# DiffPrivacyInference.jl

The goal of this project is to create a type checker which can automatically analyze Julia programs with respect to differential privacy guarantees.

This is a work in progress. We intend to implement a type inference algorithm for Julia code based on the type system described in this paper and the corresponding haskell implementation.

Currently, we can do the following:

• Parse a very basic subset of Julia code into a representation suitable for type checking. We support arithmetics on Real and Integer types, procedural variable and function declarations and multiple dispatch.
• Infer the sensitivity w.r.t. the inputs of the functions in the parsing results. This is an important first step towards the inference of differential privacy bounds.

Next up is adding support for more Julia language constructs and data types to the parser, so we can handle e.g. vector and matrix operations, loops and conditionals. Further, we will implement and verify some standard differentially private mechanisms and provide a convenient interface.

## Installation

It is advisable, for now, to avoid precompilation and optimization by starting Julia with

julia -O0 --compile=min

Then install the package with

] add "https://github.com/DiffMu/DiffPrivacyInference.jl"

Start using it with

julia> using DiffPrivacyInference

## Examples

Using infer_sensitivity_from_string, we can parse Julia code from strings and do type inference:

julia> pretty_print(infer_sensitivity_from_string("f(x::Integer) = 23*x"))
"(Int @(23)) ==> Int"

The output tells us that the input expression is a one-argument function mapping an integer to another integer with sensitivity 23.
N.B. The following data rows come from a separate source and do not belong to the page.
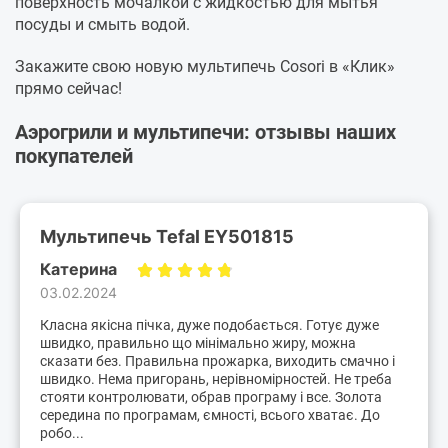
поверхность мочалкой с жидкостью для мытья
посуды и смыть водой.
Закажите свою новую мультипечь Cosori в «Клик»
прямо сейчас!
Аэрогрили и мультипечи: отзывы наших
покупателей
Мультипечь Tefal EY501815
Катерина
03.02.2024
Класна якісна пічка, дуже подобається. Готує дуже
швидко, правильно що мінімально жиру, можна
сказати без. Правильна прожарка, виходить смачно і
швидко. Нема пригорань, нерівномірностей. Не треба
стояти контролювати, обрав програму і все. Золота
середина по програмам, ємності, всього хватає. До
робо...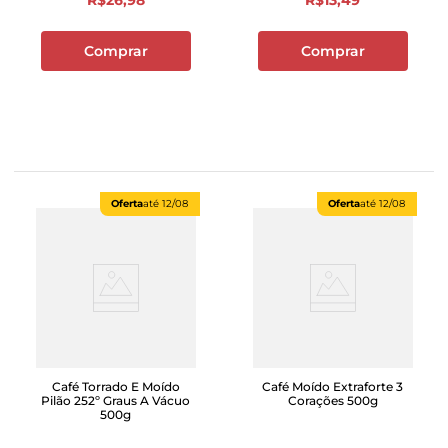
R$
26
,
98
R$
13
,
49
Comprar
Comprar
Oferta
até
12/08
Oferta
até
12/08
Café Torrado E Moído
Café Moído Extraforte 3
Pilão 252º Graus A Vácuo
Corações 500g
500g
Currently we can only do function and variable declaration, multiple dispatch, and basic arithmetics on real and integer numbers. Here's a more complicated example:

julia> pretty_print(infer_sensitivity_from_string("
function test(x::Integer, y)
f(x) = 23*(x + y)
z = 1
g(x) = z*x
z = 42/23
f(g(x))
end
"))
"(Int @(42.0), tvar.op_arg_16 @(23)) ==> tvar.ret23"

The output tells us that this is a two-argument function which is 42-sensitive in its first argument, which is of type Integer, and 23-sensitive in its second argument, whose type (like the function's return type) could not be inferred.

We can analyse entire files using infer_sensitivity_from_file, also resolving includes. Running the inference algorithm like this will result in the type of the last statement in the file, i.e. of the thing that running all commands in the file would entail.